Zeytinin ana vatanı olan Akdeniz’in bu minvalde daha çok tanıtılması için üstlendiğimiz sosyal sorumluluk sayesinde çok farklı yerlerden taleplerle karşılaşıyoruz. Öncelikli olarak İsrail, İngiltere ve İspanya üzerinde çalışmalarımız olacak. Kısa sürede Antique Oliva’yı dünyanın farklı yerlerinde görebileceksiniz. Zeytin, Akdeniz’in hayat ağacıydı. Hep de öyle olmaya devam edecek. Antique Oliva ailesi olarak sürekli bu konunun altını çizmeye devam edeceğiz. Zeytinin hepimize öğretecek bir şeyi var.”

(kutu)
HER ŞEY HAZIRDI, ONLAR SADECE RESMETTİ
Antique Oliva’nın tescillenmiş marka hikayesinde Nur Hanım’ın ve kardeşinin çocukluğu var. Şöyle anlatıyor: “Bahçemiz Yılan Kale’ye 15, Anavarza Kalesi’ne 25 km mesafede. Hemen yanı başında bir kral tümülüsü yer alıyor.
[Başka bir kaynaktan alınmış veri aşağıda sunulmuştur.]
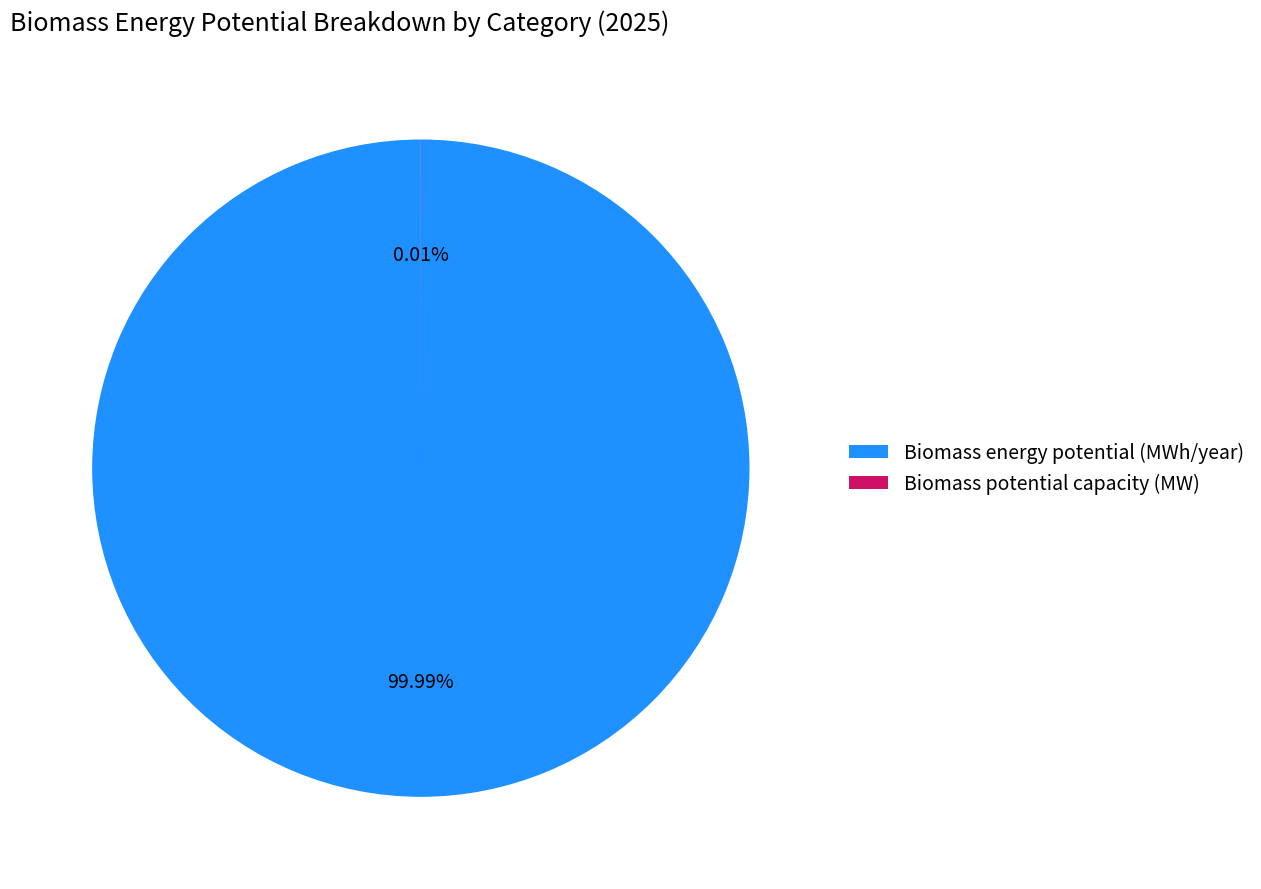

Approximately how many times larger is the value at Biomass energy potential (MWh/year) compared to Biomass potential capacity in MW?

12120.8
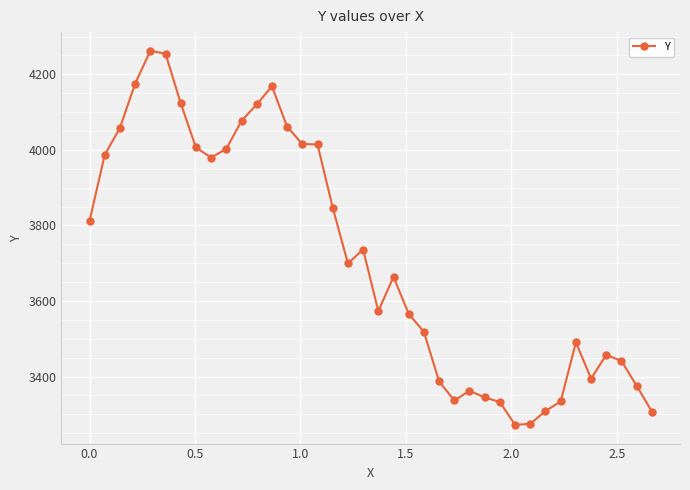

What is the value of the 6th point from the left?

4254.8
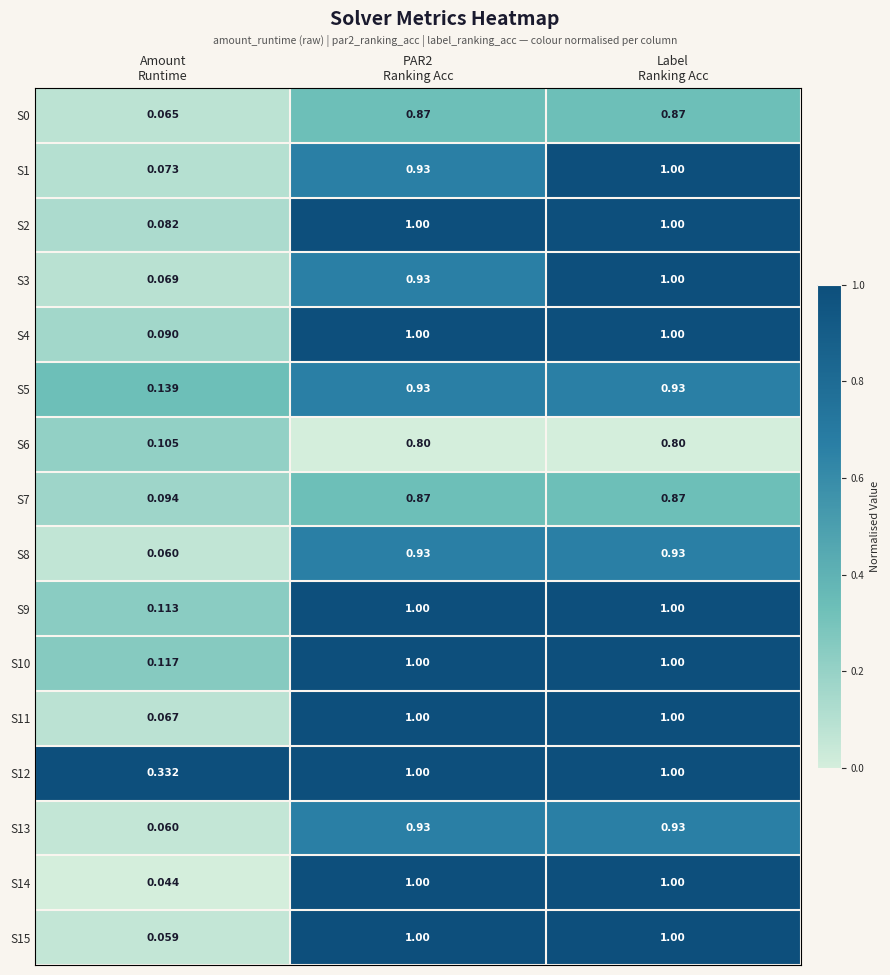

Count the number of data series in this chart.

16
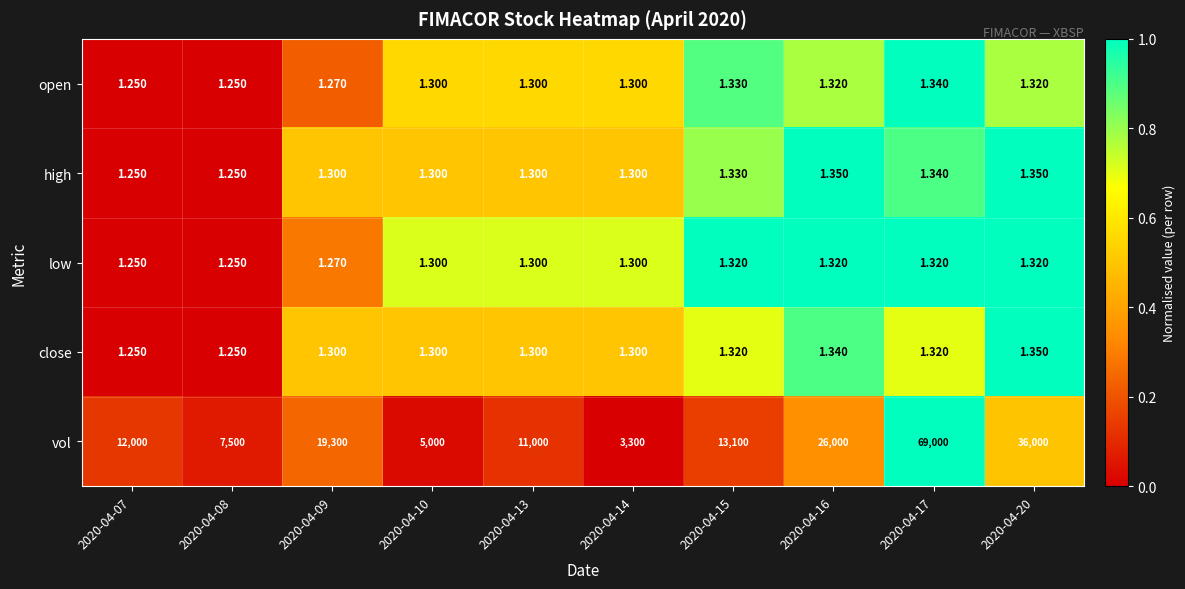

Which series changed the most between 2020-04-10 and 2020-04-14?

vol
Çocukluğumuzda, her bahçe ziyaretimizde mutlaka topraktan bazı antik seramik parçaları bulup bir kasede biriktirirdik. Uzun süren markalama sürecinde bizim için en kolay kısım isim ve mozaik deseni yaratmak oldu. Çünkü her şey aslında hazırdı, sadece resmetmemiz gerekti. Oldukça yetenekli bir ekiple ortaya nefis bir iş çıkarmayı başardık. Zeytinyağına ek olarak, doğal gurme ürünleri sattığımız ‘Antik Pazar’ markamızda Adana usulü geleneksel güneşte kurutulmuş domates ve biber salçaları, bitkisel özlerle geliştirdiğimiz kabak lifli sabunlar da bulunuyor. Kısa sürede gurme zeytinler, turunç ve çıtır kabak gibi yöresel reçeller de satılıyor olacak.”